__WORK INSTRUCTIONS__.
Below are some records. Return exactly the lines from the one containing "pinky tip: (545, 208)" through the one containing "pinky mcp: (868, 141)", both included, and only those.

══ DATA RECORDS ══

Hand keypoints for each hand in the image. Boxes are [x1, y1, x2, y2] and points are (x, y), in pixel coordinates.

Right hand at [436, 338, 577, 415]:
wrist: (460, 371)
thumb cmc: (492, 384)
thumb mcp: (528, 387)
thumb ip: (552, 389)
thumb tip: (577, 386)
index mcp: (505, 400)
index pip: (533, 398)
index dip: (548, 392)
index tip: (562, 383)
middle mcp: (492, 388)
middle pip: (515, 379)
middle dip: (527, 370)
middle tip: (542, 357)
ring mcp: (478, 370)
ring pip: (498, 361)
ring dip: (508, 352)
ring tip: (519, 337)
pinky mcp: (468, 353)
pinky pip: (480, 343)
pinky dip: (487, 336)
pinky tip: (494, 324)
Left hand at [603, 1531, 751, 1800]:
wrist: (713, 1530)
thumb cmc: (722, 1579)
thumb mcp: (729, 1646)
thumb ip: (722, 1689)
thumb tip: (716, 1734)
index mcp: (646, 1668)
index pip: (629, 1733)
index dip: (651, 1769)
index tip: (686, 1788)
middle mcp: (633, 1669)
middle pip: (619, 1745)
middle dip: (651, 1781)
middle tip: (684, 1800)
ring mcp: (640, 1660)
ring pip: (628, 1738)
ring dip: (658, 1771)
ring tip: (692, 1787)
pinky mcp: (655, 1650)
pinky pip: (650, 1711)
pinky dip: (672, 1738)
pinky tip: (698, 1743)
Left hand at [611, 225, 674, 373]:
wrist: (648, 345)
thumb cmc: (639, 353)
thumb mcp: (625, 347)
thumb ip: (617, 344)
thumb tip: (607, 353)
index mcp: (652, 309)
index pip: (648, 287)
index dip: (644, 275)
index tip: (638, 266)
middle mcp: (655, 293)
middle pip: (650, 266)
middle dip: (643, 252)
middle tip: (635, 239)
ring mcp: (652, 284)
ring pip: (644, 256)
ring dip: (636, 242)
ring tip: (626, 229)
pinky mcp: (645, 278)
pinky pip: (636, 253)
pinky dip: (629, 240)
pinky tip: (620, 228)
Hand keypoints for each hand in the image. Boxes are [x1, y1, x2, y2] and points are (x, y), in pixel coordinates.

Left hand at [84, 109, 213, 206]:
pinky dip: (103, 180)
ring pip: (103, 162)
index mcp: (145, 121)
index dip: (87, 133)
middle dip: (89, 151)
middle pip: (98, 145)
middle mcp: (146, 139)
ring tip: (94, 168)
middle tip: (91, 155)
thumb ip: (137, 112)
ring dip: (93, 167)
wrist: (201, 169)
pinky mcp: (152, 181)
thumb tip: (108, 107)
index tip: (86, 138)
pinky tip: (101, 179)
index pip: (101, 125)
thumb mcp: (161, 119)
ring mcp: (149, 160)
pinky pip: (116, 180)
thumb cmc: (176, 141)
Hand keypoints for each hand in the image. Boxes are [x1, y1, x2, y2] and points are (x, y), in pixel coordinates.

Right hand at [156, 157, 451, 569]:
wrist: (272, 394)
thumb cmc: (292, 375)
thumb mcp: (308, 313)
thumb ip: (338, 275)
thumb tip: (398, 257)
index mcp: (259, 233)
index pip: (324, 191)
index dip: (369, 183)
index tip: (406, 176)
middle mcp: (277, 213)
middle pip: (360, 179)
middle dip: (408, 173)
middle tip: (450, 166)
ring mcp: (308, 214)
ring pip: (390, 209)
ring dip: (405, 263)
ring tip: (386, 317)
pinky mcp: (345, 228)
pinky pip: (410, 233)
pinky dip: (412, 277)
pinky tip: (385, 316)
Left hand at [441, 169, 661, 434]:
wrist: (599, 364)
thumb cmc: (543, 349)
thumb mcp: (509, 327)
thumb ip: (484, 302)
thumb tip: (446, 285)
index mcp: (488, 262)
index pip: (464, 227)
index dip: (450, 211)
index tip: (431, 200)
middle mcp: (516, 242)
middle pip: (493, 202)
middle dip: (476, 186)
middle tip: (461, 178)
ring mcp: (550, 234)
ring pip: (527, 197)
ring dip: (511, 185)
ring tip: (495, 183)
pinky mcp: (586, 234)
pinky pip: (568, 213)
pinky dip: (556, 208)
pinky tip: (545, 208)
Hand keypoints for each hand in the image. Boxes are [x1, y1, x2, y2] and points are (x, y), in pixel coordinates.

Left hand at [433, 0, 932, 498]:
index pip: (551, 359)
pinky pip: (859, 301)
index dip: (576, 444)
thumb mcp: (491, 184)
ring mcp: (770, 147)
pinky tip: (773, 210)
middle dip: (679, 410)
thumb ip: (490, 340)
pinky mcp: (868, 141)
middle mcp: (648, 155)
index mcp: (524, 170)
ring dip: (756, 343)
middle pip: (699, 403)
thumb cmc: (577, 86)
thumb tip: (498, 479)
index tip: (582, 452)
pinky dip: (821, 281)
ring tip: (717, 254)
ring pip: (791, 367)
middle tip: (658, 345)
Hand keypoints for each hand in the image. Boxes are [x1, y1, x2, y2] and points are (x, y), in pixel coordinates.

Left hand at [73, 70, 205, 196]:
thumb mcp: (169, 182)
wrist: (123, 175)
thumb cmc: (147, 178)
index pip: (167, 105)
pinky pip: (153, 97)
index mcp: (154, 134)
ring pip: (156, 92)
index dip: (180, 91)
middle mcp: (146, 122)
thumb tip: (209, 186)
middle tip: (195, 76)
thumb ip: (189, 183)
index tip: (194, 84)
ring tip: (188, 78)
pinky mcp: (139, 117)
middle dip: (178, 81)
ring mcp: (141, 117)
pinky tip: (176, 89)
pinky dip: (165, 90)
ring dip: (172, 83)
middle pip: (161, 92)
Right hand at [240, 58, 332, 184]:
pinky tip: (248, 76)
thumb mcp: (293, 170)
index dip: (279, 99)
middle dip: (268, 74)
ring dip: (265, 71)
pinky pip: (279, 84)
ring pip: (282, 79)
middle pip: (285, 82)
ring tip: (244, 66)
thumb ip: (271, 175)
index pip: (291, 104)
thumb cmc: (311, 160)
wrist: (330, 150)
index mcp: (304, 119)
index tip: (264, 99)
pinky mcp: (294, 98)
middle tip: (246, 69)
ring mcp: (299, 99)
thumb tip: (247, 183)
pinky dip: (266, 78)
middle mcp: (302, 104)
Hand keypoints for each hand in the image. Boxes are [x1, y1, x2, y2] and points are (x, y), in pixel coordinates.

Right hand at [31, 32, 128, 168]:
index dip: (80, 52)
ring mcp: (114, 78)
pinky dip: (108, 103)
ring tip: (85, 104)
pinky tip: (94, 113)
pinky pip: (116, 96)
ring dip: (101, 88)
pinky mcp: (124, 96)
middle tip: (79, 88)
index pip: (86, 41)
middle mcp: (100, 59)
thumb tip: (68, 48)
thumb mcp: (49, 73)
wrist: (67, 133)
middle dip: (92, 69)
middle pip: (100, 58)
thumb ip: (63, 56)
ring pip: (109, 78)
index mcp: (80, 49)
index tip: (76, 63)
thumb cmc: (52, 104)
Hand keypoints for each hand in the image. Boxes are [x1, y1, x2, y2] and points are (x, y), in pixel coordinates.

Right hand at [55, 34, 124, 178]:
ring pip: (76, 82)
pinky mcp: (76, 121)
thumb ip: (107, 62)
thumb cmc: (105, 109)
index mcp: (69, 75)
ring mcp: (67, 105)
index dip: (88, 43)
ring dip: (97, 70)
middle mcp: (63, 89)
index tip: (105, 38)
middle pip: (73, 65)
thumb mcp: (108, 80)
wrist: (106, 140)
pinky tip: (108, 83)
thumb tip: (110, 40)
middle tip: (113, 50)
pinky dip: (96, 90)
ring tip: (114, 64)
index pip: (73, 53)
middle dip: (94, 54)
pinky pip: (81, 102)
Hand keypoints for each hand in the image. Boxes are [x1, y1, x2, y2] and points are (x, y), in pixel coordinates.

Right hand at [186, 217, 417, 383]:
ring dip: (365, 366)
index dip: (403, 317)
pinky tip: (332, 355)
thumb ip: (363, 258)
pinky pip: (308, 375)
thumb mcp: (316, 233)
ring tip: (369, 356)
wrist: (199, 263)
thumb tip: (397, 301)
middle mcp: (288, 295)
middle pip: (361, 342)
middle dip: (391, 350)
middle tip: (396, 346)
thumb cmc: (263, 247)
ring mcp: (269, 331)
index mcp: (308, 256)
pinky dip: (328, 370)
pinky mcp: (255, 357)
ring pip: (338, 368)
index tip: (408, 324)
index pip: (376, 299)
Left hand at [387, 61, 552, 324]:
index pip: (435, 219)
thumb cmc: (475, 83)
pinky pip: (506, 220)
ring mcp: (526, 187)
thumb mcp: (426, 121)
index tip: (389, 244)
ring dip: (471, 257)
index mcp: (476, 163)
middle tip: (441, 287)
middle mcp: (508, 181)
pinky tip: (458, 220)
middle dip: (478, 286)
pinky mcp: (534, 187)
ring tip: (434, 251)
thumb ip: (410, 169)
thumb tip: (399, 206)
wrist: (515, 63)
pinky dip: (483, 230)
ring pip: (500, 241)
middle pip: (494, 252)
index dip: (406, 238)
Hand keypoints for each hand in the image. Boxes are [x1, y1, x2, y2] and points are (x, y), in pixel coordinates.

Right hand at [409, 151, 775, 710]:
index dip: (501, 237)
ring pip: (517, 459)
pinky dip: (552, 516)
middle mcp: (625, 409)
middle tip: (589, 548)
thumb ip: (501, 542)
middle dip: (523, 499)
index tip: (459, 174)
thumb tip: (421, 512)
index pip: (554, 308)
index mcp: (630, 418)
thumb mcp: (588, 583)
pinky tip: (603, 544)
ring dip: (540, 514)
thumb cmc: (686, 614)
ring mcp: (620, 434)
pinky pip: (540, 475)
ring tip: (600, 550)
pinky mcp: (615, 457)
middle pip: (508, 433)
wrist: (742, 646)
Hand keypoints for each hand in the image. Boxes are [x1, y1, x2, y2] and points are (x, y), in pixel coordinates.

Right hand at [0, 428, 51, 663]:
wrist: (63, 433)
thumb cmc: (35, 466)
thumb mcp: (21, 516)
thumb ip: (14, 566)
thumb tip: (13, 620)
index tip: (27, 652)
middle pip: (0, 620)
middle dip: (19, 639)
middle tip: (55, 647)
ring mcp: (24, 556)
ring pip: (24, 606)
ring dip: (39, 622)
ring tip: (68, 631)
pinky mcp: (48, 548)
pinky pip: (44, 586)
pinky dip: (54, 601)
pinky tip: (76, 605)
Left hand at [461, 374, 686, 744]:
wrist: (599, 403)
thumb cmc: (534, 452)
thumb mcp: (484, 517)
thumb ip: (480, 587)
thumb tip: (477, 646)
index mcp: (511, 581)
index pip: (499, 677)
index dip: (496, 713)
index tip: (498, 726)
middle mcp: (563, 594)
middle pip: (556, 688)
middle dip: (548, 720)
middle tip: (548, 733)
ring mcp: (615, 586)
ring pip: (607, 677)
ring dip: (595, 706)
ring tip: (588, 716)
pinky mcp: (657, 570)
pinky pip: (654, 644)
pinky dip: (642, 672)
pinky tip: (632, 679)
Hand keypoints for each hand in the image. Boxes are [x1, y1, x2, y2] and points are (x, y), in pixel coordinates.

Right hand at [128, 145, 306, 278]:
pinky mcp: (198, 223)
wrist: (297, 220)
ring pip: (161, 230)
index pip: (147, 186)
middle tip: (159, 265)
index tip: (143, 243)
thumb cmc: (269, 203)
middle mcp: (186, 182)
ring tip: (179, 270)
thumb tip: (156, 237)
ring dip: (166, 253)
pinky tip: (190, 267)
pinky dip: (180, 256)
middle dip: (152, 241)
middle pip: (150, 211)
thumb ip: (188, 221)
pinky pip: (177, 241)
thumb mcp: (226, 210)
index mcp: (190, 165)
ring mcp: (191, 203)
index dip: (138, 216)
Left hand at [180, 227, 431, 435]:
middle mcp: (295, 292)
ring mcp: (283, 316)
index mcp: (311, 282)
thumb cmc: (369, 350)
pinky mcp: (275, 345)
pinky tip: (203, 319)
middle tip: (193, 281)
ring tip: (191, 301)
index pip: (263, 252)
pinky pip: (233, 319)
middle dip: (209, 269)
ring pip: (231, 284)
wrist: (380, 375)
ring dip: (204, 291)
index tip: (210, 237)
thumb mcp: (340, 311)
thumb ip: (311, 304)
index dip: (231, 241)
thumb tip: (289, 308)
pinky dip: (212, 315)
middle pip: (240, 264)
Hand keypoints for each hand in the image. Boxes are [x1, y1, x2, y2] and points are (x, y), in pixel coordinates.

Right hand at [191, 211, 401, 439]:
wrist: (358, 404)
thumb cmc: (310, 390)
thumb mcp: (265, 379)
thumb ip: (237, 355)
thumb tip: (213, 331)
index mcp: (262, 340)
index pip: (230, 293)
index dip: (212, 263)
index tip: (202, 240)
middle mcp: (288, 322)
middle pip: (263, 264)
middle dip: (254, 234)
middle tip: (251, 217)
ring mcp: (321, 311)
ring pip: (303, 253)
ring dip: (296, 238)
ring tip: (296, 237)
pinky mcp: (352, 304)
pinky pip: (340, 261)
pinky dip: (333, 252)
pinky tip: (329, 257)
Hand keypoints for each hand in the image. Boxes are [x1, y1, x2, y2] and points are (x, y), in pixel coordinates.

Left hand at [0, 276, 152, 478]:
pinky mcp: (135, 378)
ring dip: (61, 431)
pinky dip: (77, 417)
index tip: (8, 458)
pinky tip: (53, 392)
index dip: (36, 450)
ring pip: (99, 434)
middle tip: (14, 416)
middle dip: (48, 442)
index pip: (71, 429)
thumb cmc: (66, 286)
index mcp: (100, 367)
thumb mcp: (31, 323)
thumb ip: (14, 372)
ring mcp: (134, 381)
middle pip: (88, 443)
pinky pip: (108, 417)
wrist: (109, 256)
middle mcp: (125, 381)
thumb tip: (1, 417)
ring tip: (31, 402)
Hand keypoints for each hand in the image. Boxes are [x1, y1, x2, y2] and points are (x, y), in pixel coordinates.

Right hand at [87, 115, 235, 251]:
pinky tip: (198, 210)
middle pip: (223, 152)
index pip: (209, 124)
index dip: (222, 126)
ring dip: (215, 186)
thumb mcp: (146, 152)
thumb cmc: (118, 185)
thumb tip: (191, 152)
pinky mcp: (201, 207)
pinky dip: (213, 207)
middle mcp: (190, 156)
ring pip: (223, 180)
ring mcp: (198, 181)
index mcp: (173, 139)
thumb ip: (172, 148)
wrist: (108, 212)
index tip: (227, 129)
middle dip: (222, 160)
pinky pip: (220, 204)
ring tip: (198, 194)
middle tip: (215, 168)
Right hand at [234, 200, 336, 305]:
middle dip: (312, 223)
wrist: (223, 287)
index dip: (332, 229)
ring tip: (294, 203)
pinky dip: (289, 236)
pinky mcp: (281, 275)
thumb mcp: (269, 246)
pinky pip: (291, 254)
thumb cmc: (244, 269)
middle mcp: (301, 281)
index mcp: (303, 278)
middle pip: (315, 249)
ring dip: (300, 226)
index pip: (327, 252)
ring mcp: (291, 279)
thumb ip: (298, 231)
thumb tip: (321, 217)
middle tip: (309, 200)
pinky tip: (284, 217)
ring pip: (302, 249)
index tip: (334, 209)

═══

__PROBLEM SOLUTION__.
pinky tip: (545, 208)
Hand keypoints for each hand in the image. Boxes are [x1, y1, x2, y2] and points are (x, y), in pixel coordinates.

Left hand at [433, 0, 932, 498]:
index pip: (551, 359)
pinky pip: (859, 301)
index dip: (576, 444)
thumb mcp: (491, 184)
ring mcp: (770, 147)
pinky tip: (773, 210)
middle dip: (679, 410)
thumb ip: (490, 340)
pinky mcp: (868, 141)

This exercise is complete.